Below is some data. Retype exactly the lines starting at the one with "(830, 214) = (1074, 605): pink" and ending at the one with "(877, 482) = (726, 724): camera".

[Items listed in a dataset]

=======

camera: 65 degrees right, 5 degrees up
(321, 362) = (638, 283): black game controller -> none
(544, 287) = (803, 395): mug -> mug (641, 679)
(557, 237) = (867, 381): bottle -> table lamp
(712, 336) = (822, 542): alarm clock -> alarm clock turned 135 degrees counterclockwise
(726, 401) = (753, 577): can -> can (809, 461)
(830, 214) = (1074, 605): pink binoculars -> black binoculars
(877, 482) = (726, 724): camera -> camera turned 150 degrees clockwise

=======

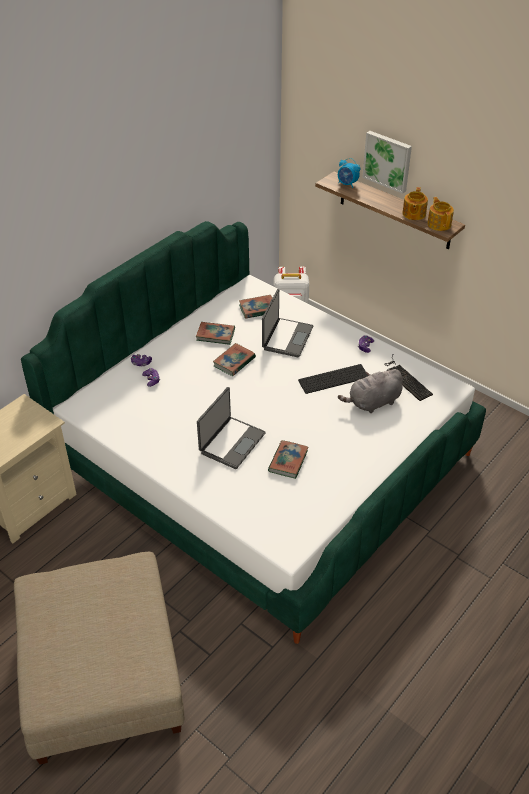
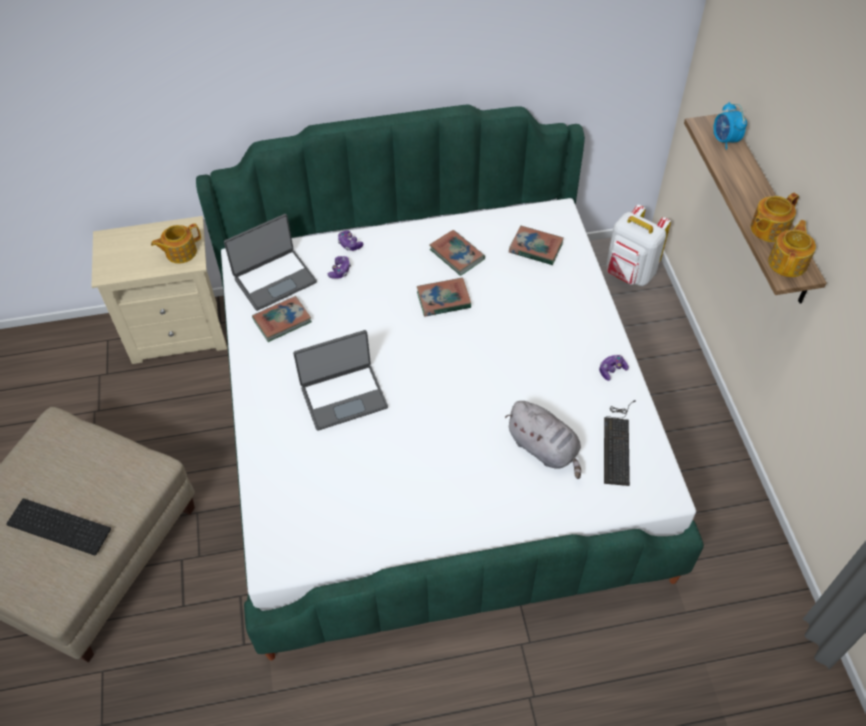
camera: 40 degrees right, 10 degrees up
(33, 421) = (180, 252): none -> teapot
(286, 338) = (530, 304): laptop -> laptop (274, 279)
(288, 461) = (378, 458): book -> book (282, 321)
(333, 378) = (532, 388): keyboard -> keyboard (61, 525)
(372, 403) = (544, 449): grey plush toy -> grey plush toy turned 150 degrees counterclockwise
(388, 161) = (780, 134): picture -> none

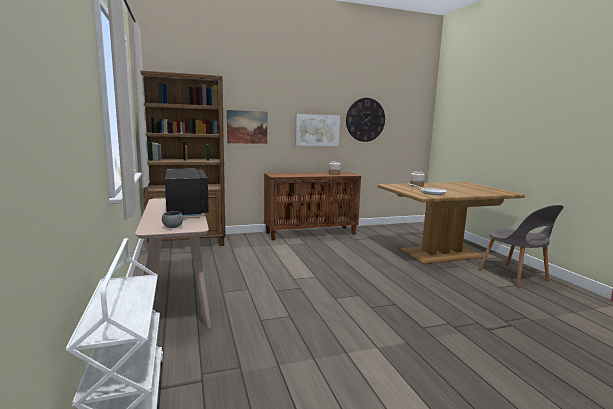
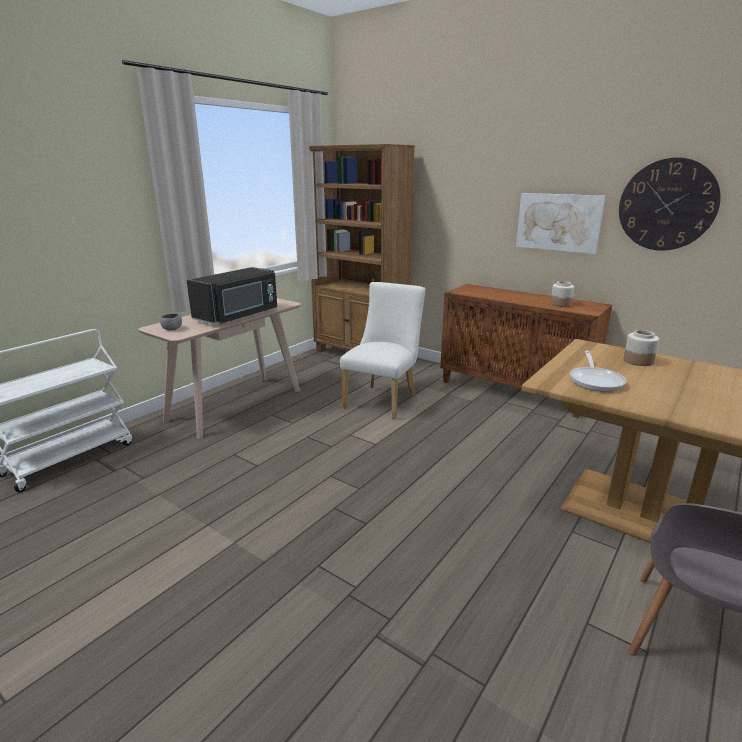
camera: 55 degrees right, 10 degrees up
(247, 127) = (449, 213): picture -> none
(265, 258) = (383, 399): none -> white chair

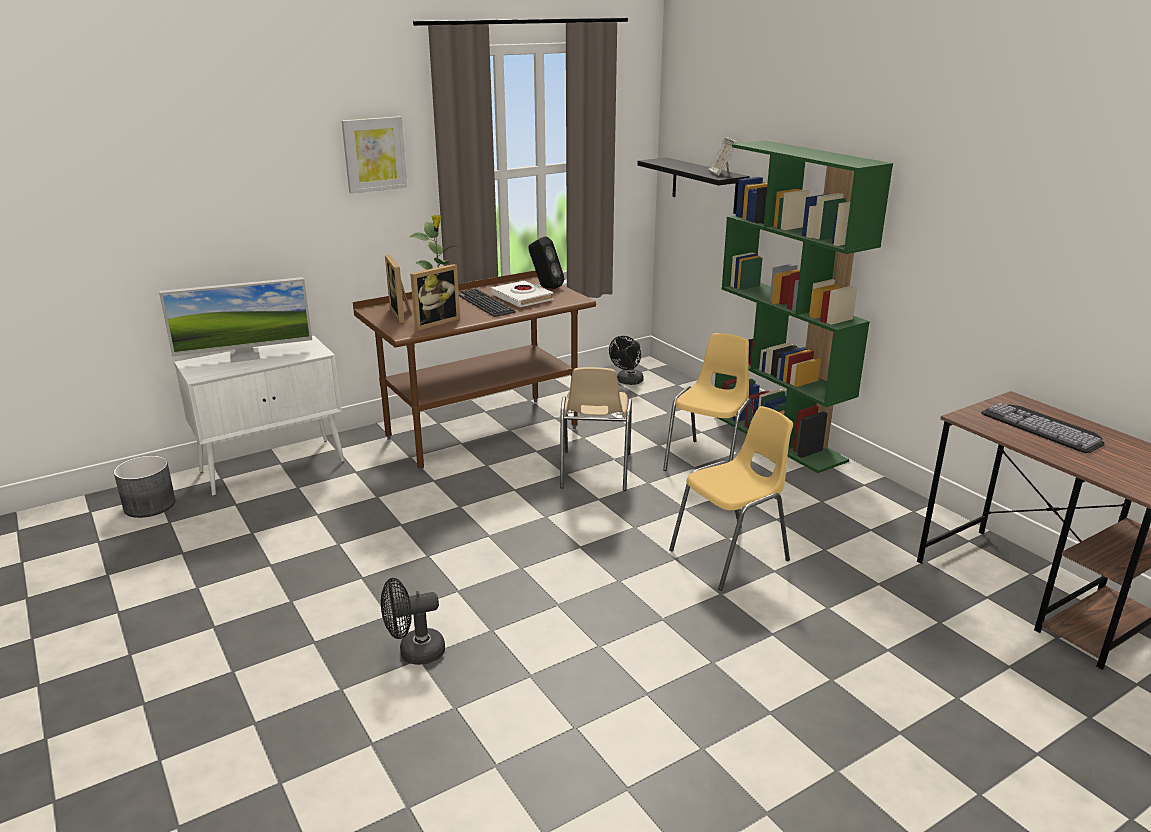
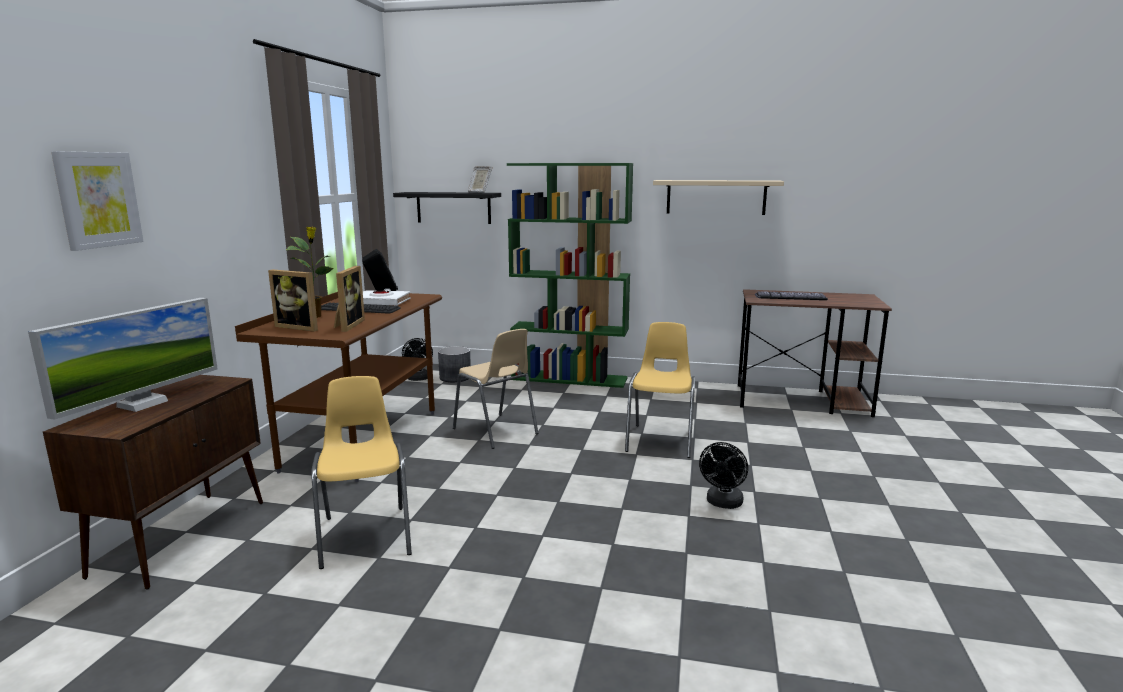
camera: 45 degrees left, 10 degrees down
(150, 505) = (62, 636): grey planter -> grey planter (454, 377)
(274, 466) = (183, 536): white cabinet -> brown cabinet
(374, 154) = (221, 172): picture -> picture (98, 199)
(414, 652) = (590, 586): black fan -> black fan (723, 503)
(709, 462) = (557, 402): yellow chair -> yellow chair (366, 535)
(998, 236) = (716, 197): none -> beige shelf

=======

• **Answer space**:
(830, 214) = (1074, 605): pink binoculars -> black binoculars
(877, 482) = (726, 724): camera -> camera turned 150 degrees clockwise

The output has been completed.